══ Ausgangstext
Entscheidungsstichwort (Thema)
Berechnung der Versorgungsbezüge eines ausgeschiedenen Arbeitnehmers. Bestimmung einer flexiblen Altersgrenze
Leitsatz (amtlich)
1. Für die Berechnung der Versorgungsbezüge eines ausgeschiedenen Arbeitnehmers aus betrieblicher Alterversorgung tritt an die Stelle des 65. Lebensjahres nach § 2 Abs. 1 Satz 1 letzter Halbsatz BetrAVG nur dann ein früherer Zeitpunkt, wenn dieser in der Versorgungsregelung als feste Altersgrenze vorgesehen ist. Das ist bei einem Pensionsvertrag, der die Möglichkeit vorsieht, vorzeitig in den Ruhestand zu treten und der für diesen Fall Rentenkürzungen regelt, nicht der Fall. Darin liegt lediglich die Bestimmung einer flexiblen Altersgrenze.
2. Zur Auslegung des § 5 Abs. 2 Satz 2 BetrAVG.
════
══ Vorliegende Daten
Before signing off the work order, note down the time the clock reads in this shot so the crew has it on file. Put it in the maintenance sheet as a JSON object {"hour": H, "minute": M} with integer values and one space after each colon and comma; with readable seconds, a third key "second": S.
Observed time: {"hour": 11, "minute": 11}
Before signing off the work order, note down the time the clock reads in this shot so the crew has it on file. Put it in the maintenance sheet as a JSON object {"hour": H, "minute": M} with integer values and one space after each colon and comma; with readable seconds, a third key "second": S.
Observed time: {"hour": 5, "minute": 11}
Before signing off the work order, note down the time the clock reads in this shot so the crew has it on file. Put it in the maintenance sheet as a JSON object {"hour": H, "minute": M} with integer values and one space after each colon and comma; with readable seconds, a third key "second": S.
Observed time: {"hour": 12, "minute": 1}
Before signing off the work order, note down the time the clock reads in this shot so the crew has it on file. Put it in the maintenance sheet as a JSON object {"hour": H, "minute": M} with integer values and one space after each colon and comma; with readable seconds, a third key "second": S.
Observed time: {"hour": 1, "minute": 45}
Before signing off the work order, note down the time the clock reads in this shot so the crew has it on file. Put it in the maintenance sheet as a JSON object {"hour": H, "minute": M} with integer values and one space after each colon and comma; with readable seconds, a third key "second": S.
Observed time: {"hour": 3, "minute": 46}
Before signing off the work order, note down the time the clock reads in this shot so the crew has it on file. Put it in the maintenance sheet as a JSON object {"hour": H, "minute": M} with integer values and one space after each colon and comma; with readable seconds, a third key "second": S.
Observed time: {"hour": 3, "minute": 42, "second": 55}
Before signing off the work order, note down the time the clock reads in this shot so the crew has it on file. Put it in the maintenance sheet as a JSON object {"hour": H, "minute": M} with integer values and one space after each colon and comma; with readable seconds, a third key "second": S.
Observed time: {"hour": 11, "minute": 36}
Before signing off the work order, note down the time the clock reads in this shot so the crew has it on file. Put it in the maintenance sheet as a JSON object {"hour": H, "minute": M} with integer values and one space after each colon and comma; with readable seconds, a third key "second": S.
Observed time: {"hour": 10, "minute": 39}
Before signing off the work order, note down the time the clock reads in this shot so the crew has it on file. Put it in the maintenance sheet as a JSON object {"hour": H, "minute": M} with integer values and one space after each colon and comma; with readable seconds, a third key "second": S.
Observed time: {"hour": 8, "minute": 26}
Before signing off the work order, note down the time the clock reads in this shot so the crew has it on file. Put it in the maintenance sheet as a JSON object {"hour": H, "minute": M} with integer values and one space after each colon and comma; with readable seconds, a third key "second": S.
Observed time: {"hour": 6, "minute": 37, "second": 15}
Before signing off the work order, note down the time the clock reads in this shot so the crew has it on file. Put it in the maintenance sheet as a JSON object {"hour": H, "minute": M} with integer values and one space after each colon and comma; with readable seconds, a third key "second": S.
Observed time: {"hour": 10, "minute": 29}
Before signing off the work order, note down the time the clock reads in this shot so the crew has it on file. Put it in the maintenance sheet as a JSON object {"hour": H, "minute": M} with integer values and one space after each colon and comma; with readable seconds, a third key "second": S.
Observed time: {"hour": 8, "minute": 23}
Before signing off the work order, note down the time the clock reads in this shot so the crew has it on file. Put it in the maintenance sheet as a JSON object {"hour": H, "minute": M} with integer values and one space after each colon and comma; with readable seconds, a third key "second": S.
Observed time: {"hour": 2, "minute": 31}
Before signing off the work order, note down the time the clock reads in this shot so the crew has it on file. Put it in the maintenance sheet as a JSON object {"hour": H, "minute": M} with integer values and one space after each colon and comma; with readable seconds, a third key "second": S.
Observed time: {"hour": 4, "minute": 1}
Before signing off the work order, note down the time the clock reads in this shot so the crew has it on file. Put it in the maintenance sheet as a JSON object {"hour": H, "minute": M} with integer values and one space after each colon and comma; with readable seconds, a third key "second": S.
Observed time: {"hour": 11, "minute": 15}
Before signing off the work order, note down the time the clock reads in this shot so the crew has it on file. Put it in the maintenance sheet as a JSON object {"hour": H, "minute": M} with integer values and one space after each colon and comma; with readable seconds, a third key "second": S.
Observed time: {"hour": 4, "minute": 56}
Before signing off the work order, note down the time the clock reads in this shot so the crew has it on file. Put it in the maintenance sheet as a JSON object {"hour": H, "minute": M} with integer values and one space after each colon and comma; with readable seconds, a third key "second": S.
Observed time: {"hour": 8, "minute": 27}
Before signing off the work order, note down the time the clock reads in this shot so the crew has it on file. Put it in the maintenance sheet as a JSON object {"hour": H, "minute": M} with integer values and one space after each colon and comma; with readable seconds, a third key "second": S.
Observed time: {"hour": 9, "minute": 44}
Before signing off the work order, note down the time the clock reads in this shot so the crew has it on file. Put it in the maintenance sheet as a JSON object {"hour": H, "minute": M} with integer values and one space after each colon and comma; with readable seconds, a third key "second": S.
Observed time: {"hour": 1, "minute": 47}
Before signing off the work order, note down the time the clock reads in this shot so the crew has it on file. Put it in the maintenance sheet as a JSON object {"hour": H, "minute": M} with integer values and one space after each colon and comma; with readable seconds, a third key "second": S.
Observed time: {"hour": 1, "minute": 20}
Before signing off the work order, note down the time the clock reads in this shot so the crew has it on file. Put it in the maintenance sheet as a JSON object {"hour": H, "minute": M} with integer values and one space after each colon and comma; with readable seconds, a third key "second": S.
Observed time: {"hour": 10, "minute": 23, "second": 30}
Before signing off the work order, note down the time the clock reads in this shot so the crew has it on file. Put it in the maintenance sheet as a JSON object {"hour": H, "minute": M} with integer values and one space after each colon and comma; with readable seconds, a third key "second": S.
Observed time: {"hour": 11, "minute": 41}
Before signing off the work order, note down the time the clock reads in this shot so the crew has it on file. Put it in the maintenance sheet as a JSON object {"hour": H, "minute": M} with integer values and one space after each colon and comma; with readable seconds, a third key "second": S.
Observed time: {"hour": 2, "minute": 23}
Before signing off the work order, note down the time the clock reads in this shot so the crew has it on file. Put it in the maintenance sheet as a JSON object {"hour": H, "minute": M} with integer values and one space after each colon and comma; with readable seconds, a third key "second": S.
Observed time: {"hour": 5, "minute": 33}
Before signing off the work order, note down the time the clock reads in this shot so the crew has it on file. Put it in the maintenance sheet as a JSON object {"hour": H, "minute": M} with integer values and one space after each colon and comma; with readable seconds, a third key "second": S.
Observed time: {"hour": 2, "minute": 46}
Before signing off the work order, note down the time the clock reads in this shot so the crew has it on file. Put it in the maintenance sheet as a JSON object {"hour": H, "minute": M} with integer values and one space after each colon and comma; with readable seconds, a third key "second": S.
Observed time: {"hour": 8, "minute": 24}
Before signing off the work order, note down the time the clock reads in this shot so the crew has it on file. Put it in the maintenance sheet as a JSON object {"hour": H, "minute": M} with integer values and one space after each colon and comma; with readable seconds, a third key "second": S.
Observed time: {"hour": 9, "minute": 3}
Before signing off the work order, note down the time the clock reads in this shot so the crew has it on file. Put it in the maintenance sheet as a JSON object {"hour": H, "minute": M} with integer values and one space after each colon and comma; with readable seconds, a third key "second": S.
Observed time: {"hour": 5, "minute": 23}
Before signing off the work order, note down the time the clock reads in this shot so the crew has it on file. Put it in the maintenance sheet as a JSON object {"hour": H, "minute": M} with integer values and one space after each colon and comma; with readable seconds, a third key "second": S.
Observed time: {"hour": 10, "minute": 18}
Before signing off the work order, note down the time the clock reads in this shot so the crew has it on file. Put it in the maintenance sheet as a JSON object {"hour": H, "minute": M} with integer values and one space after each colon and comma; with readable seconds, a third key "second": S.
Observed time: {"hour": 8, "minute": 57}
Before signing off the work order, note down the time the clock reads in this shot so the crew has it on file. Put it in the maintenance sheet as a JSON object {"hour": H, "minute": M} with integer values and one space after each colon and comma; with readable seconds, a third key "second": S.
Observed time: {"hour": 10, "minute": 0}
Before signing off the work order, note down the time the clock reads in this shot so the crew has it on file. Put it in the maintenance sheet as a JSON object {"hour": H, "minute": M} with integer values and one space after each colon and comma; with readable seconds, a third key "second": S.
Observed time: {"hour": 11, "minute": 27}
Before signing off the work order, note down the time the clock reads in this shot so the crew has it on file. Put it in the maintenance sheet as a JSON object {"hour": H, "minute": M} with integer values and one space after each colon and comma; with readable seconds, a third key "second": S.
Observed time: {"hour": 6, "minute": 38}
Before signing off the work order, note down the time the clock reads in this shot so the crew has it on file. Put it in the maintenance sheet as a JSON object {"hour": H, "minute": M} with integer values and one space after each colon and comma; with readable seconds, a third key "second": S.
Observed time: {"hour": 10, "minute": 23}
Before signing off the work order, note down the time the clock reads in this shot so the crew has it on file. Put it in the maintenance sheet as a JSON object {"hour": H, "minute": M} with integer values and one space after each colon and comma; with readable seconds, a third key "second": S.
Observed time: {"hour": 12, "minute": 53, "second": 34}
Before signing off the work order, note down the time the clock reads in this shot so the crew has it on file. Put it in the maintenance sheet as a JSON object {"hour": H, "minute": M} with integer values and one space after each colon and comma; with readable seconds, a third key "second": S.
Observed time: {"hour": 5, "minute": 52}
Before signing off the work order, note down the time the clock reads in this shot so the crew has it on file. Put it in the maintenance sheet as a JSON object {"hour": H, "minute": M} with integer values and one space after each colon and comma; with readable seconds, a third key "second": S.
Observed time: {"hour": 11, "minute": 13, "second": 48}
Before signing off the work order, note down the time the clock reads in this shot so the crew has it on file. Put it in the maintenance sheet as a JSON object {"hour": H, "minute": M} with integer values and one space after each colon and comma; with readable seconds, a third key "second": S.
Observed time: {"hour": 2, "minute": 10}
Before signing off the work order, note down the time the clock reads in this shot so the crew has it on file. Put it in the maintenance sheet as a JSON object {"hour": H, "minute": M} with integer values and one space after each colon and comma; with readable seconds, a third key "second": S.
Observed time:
════
— Aufgaben —
[a] Welche verschiedenen Wörter im Text über die flexible Altersgrenze enthalten die Buchstabenfolge „versorgung“, unabhängig von Groß- und Kleinschreibung? Nenne jedes nur einmal.
[b] Setze den Text über die flexible Altersgrenze nach seinem letzten Satz fort.

— Antworten in Reihenfolge —
[a] Versorgungsbezüge, Alterversorgung, Versorgungsregelung

[b]
Normenkette
BetrAVG § 5 Abs. 2, § 2 Abs. 1 S. 1
Verfahrensgang
LG Magdeburg (Urteil vom 27.03.2007; Aktenzeichen 31 O 311/06) |
Tenor
Auf die Berufung des Klägers wird das am 27.3.2007 verkündete Urteil des LG Magdeburg abgeändert.
Die Beklagte wird verurteilt, an den Kläger 3.428,99 EUR nebst Zinsen i.H.v. 5 Prozentpunkten über dem Basiszinssatz seit dem 28.7.2005 zu zahlen. Im Übrigen wird die Klage abgewiesen.
Die weiter gehende Berufung wird zurückgewiesen.
Der Kläger trägt die Kosten des Rechtsstreits.
Das Urteil ist vorläufig vollstreckbar. Beide Parteien können die Vollstreckung gegen Sicherheitsleistung i.H.v. 110 % des auf Grund des Urteils jeweils vollstreckbaren Betrages abwenden, wenn nicht die Gegenseite zuvor Sicherheit i.H.v. 110 % des jeweils zu vollstreckenden Betrages leistet.
Gründe
I. Der Kläger nimmt die Beklagte i.H.v. 143.381 EUR auf Aufstockung einer kapitalisierten Betriebsrente in Anspruch, wobei sich der Rechtsstreit im Kern um die Auslegung der §§ 5 Abs. 2, 2 Abs. 1 S. 1 BetrAVG dreht.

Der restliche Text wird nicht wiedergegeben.